Dangerous Water Contaminants
Production
of GACs from these soft materials uses binders to ensure intimate contact
of the lignocellulosic particles during pyrolysis. Coal tar is the binder
commonly used in the production of coal-based granular activated carbons.
However, sugarcane molasses, a by-product of sugar refining, has been
used as a binder in various agricultural by-products to produce GACs (Arida
et al., 1992; Girgis et al., 1994; Ahmedna et al., 1997b; Johns et al.,
1998; Pendyal et al., 1999a and Pendyal et al., 1999b). Similarly, other
liquid by-products, such as sugar beet molasses and corn syrup, can also
be used as binders for the production of GACs from group 1 by-products
(Pendyal et al., 1999a and Pendyal et al., 1999b). One particular group
2 material, coconut shells, has been used as a commercial source of GACs.

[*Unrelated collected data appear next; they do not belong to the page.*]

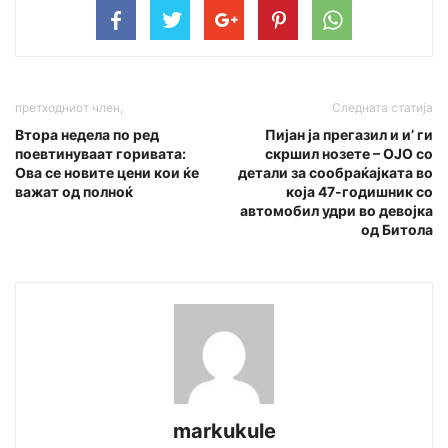
претходниот член,
Следната статија
Втора недела по ред
Пијан ја прегазил и и’ ги
поевтинуваат горивата:
скршил нозете – ОЈО со
Ова се новите цени кои ќе
детали за сообраќајката во
важат од полноќ
која 47-годишник со
автомобил удри во девојка
од Битола
markukule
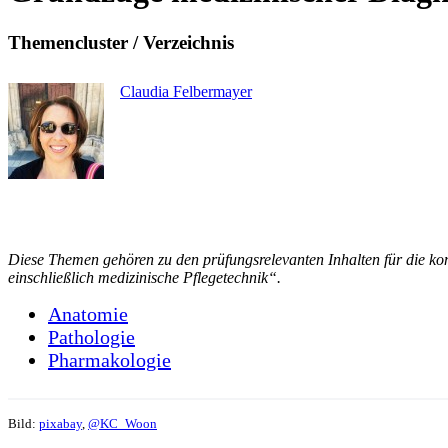
Themencluster / Verzeichnis
Claudia Felbermayer
Diese Themen gehören zu den prüfungsrelevanten Inhalten für die k
einschließlich medizinische Pflegetechnik“.
Anatomie
Pathologie
Pharmakologie
Bild:
pixabay
,
@KC_Woon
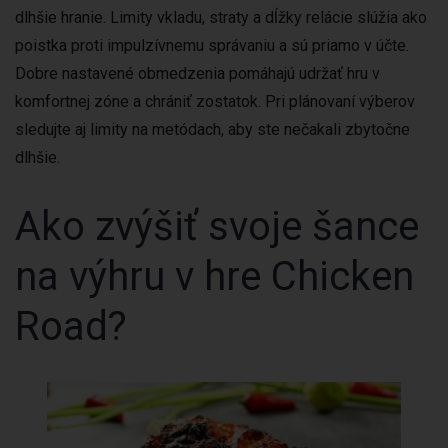
dlhšie hranie. Limity vkladu, straty a dĺžky relácie slúžia ako
poistka proti impulzívnemu správaniu a sú priamo v účte.
Dobre nastavené obmedzenia pomáhajú udržať hru v
komfortnej zóne a chrániť zostatok. Pri plánovaní výberov
sledujte aj limity na metódach, aby ste nečakali zbytočne
dlhšie.
Ako zvýšiť svoje šance
na výhru v hre Chicken
Road?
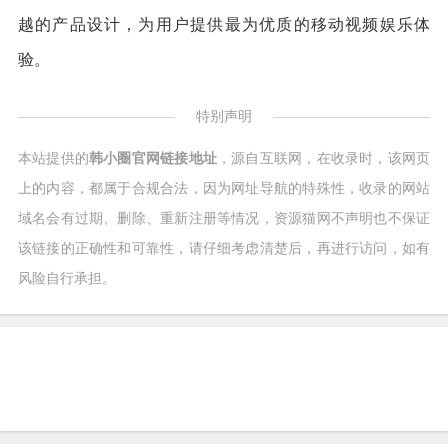
越的产品设计，为用户提供最为优质的移动视频娱乐体
验。
特别声明
本站提供的
韩小圈官网链接地址
，源自互联网，在收录时，该网页
上的内容，都属于合规合法，因为网址导航的特殊性，收录的网站
域名会有过期、删除、重新注册等情况，资源猫网不声明也不保证
该链接的正确性和可靠性，请仔细考虑清楚后，再进行访问，如有
风险自行承担。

Several studies (Toles et al., 1997; Toles et al., 1998) have demonstrated
that other nutshells make excellent GACs for metal adsorption and also
show promise in removal of sugar colorants (Ahmedna et al., 1997b). Many
laboratories have recently determined the physical, chemical and adsorptive
properties of GACs made from sugarcane bagasse, rice straw, and rice hulls
along with the binders coal tar, corn syrup, sugarcane molasses, and sugar
beet molasses (Pendyal et al., 1999a). It was found that the presence
of specific binders influenced the physical and chemical properties of
the resultant carbons, while adsorption of sugar colorants was dictated
by the by-product, and not the binder. The by-product/binder combinations
with the best physical/chemical or adsorptive properties were employed
in this study, albeit under different activation conditions.
The
choice of pecan shells as the group 2 representative was based on promising
results for pecan shell-based carbons as sugar decolorizers in an earlier
study from our laboratory (Ahmedna et al., 1997b). The objectives of this
study were to
- produce GACs using representative feedstocks from groups
1 and group 2 agricultural by-products that had shown promising results
in previous studies from our laboratory,
- determine the physical/chemical
and adsorption properties of by-product-based carbons along with those
of two commercial carbons, and
- select the best by-product-based carbons
from each group based on their similarities to the reference carbons using
principal component and cluster analyses.